Тем временем родственники жертв военной расправы решили, что пришло их время требовать наказания за произвол и пролитую кровь невинных. Они подали в Государственный совет жалобу на графа де Монливо и генерала Доннадьё. Префект оправдывался, как мог, генерал выгораживал себя и перекладывая всю ответственность на гражданские власти: якобы полиция сама устроила заговор, а военных запятнали кровью во время его подавления. Родственники жертв обратились в Палату депутатов. Генерал Доннадьё потребовал публичного суда над собой, чтобы смыть с себя позорное клеймо убийцы сограждан. Однако Деказ не был заинтересован в разоблачениях, которые могли прозвучать во время таких слушаний. (Он тоже был избран депутатом, принадлежал к «центру» и имел много врагов среди ультрароялистов.) Лишенный этой трибуны, Доннадье, узнав, что граф де Монливо представил королю записку и ходатайство, составленное адвокатом Реем из Гренобля, напечатал целую брошюру, в которой доказывал, что всё Гренобльское дело было состряпано полицией, вставшей между народом и королевским правосудием и завлекшей невинных людей в смертельную ловушку. На генерала поступил донос, поданный в Госсовет и Палату депутатов. Под этой бумагой, среди прочих, стояла подпись адвоката Рея. Доннадьё подал иск о клевете, и суд принял решение о выплате ему 10 000 франков за моральный ущерб; генерал пожертвовал эти деньги полиции Гренобля. Рея вычеркнули из списков парижских адвокатов, против него начались судебные преследования, и в итоге Палата пэров приговорила его к смерти в 1821 году как заговорщика.
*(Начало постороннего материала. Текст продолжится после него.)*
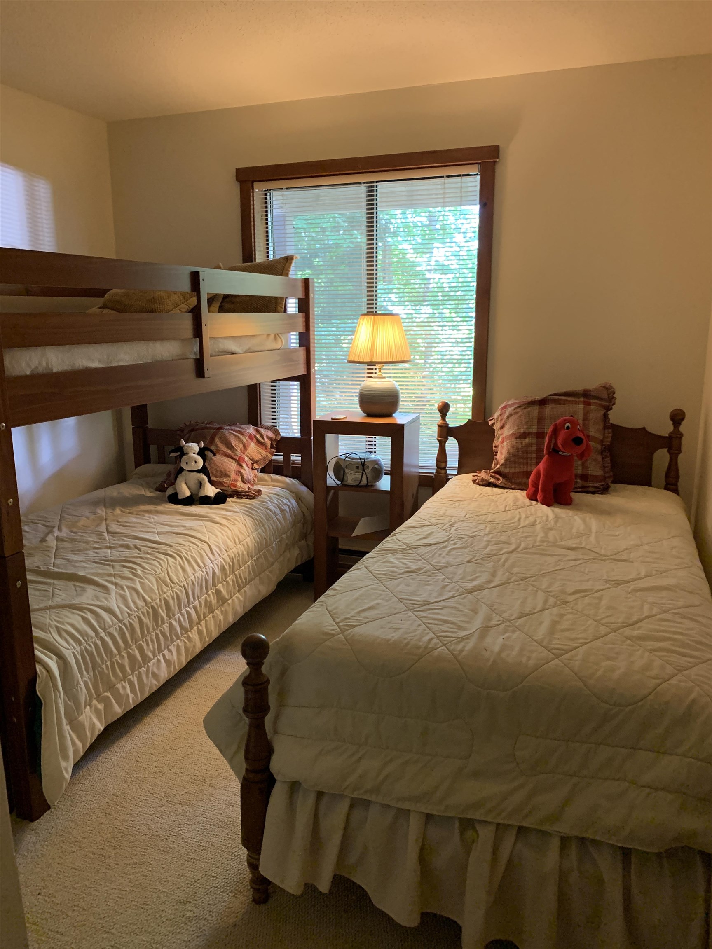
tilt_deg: -12.2
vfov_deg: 67.3
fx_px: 713
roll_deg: +0.5
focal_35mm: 26
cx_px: 356
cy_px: 474
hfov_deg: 53.1
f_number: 1.8
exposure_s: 1/40
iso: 320
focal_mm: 4.25
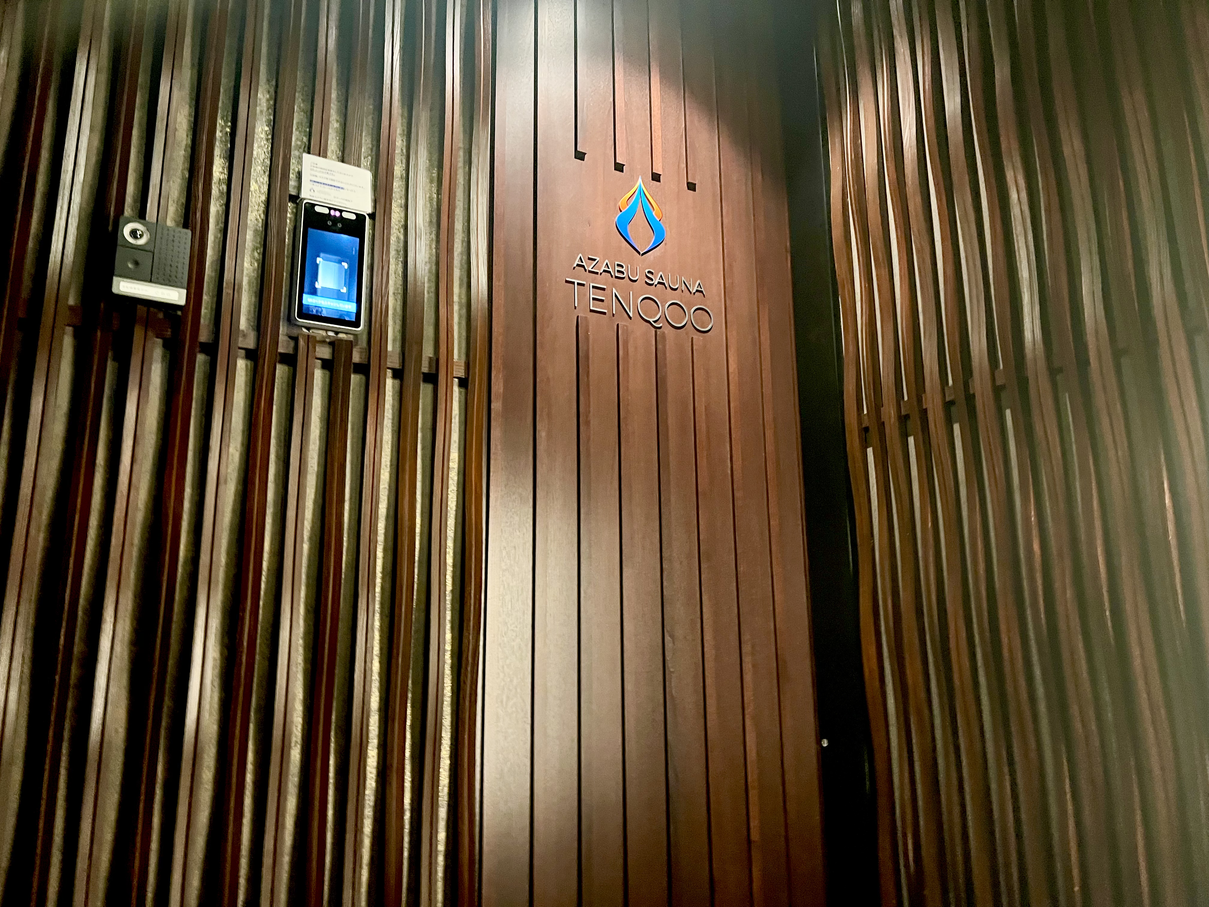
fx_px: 908
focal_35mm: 26
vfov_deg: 53.1
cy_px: 454
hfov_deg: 67.3
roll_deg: +1.1
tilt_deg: +12.3
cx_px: 604
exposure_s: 1/25
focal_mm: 5.7
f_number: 1.5
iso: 640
Доннадьё вернулся в Гренобль, но не поладил с новым префектом и генеральным комиссаром полиции Бастаром, которым Деказ, ставший в ноябре 1819 года премьер-министром, поручил проводить на юге свою новую политику умеренности и законности. В результате генерал лишился своего поста дивизионного командира, поехал искать справедливости в Париж, и там полковник Дюшан, которого он когда-то снял с должности, публично дал ему пощечину.

В феврале 1820 года бонапартист Лувель заколол шилом герцога Беррийского; Деказа выставили косвенным виновником этого убийства, и он тотчас подал в отставку. В качестве утешения, король сделал Деказа герцогом и отправил послом в Англию. С этого поста его отозвал новый премьер-министр Виллель в декабре 1821 года, и с тех пор Деказ заседал в Палате пэров, проводя там либеральную политику.

А генерал Доннадьё был избран депутатом, где заседал среди ультрароялистов. За нападки на правительство его вычеркнули из списков генерал-лейтенантов, но он не унимался и в конце концов победил: когда премьер-министром стал Виллель, Доннадье вновь получил под свое командование дивизию, а в 1823 году отправился в составе экспедиционного корпуса в Испанию – восстанавливать власть Бурбонов и подавлять «бунт» сторонников Конституции.